BEGIN INFORMATION SUPPLIED

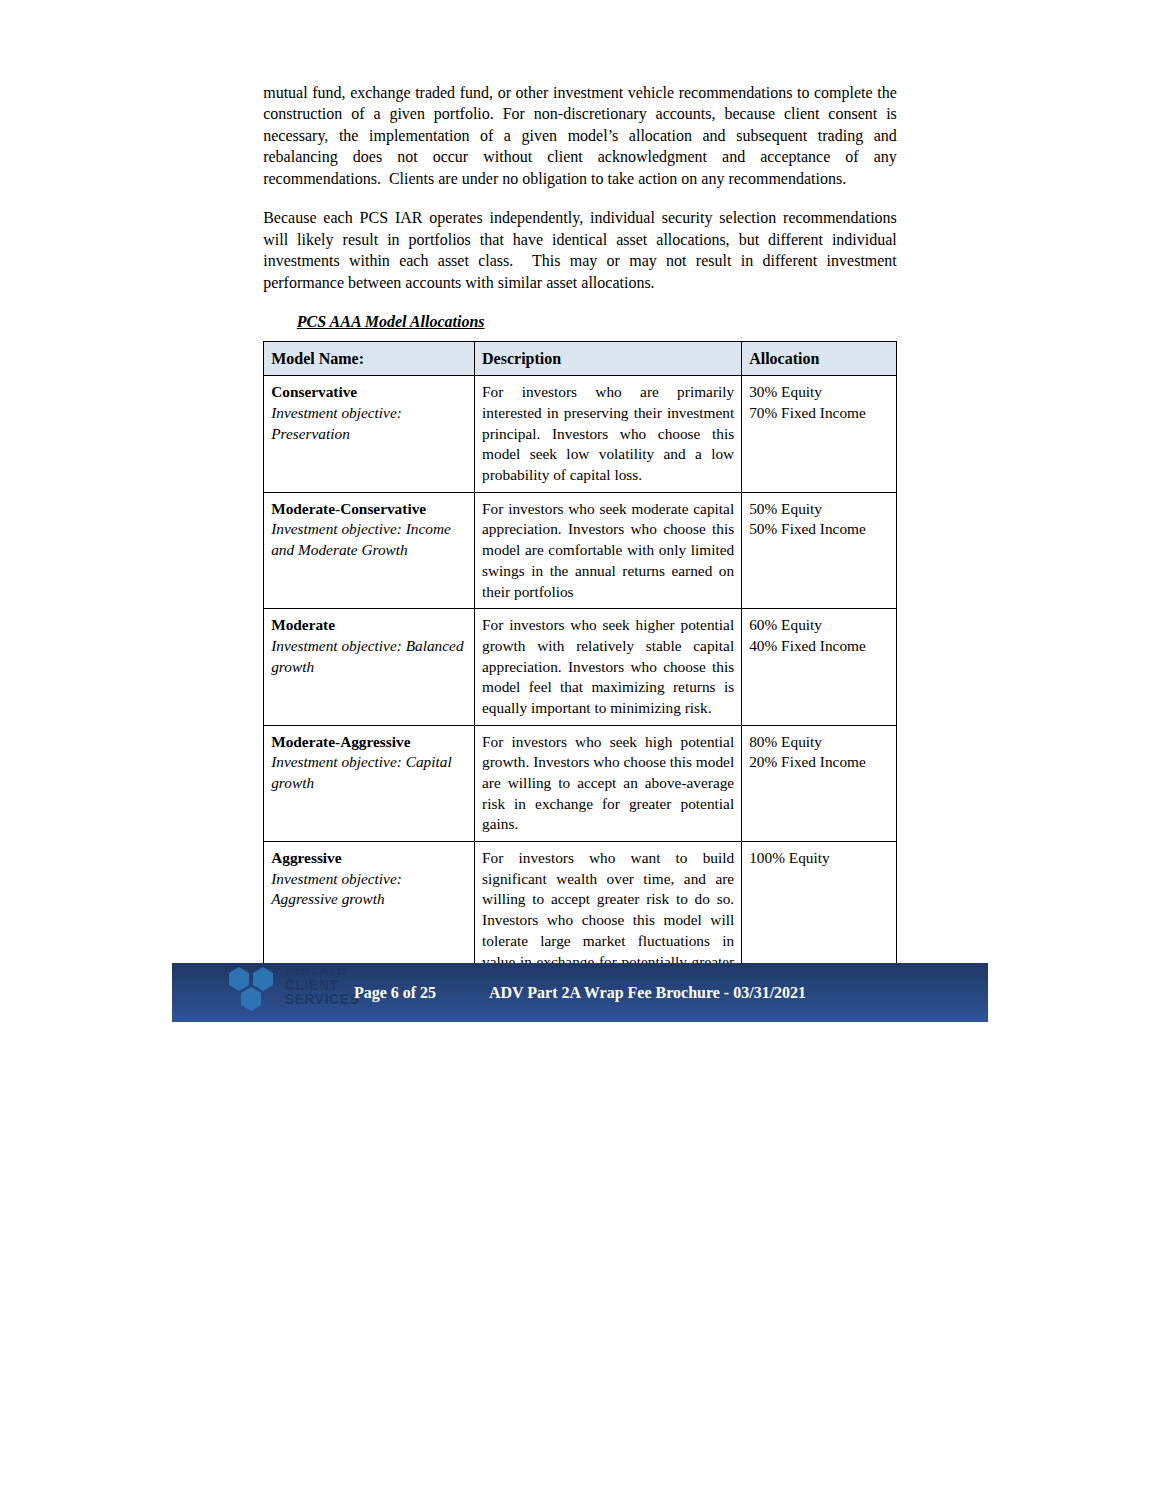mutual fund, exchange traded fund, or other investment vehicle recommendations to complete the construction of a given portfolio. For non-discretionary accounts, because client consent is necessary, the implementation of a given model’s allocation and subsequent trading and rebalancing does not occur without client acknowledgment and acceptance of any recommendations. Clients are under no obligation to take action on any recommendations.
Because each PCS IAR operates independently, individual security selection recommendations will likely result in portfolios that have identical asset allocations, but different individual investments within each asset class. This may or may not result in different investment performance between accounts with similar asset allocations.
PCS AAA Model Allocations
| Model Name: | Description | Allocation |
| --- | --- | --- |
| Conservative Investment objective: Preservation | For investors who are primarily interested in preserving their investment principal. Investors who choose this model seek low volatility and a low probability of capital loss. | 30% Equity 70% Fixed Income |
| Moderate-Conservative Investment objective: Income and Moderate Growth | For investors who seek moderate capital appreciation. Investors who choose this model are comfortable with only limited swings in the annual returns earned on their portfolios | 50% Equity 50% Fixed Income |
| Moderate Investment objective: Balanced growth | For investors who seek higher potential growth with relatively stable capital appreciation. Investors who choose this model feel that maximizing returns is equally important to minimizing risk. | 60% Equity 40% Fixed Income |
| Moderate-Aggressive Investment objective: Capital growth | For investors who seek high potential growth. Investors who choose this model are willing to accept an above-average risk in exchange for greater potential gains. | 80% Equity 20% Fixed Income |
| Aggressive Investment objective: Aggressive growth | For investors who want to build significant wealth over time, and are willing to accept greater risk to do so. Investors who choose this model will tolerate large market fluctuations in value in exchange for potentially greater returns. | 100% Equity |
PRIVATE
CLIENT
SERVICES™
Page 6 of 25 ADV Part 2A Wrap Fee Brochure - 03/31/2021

END INFORMATION SUPPLIED

Above are the entries. Quote exactly the lines from the one bearing "70% Fixed Income |" through the one bearing "40% Fixed Income |".

| Conservative Investment objective: Preservation | For investors who are primarily interested in preserving their investment principal. Investors who choose this model seek low volatility and a low probability of capital loss. | 30% Equity 70% Fixed Income |
| Moderate-Conservative Investment objective: Income and Moderate Growth | For investors who seek moderate capital appreciation. Investors who choose this model are comfortable with only limited swings in the annual returns earned on their portfolios | 50% Equity 50% Fixed Income |
| Moderate Investment objective: Balanced growth | For investors who seek higher potential growth with relatively stable capital appreciation. Investors who choose this model feel that maximizing returns is equally important to minimizing risk. | 60% Equity 40% Fixed Income |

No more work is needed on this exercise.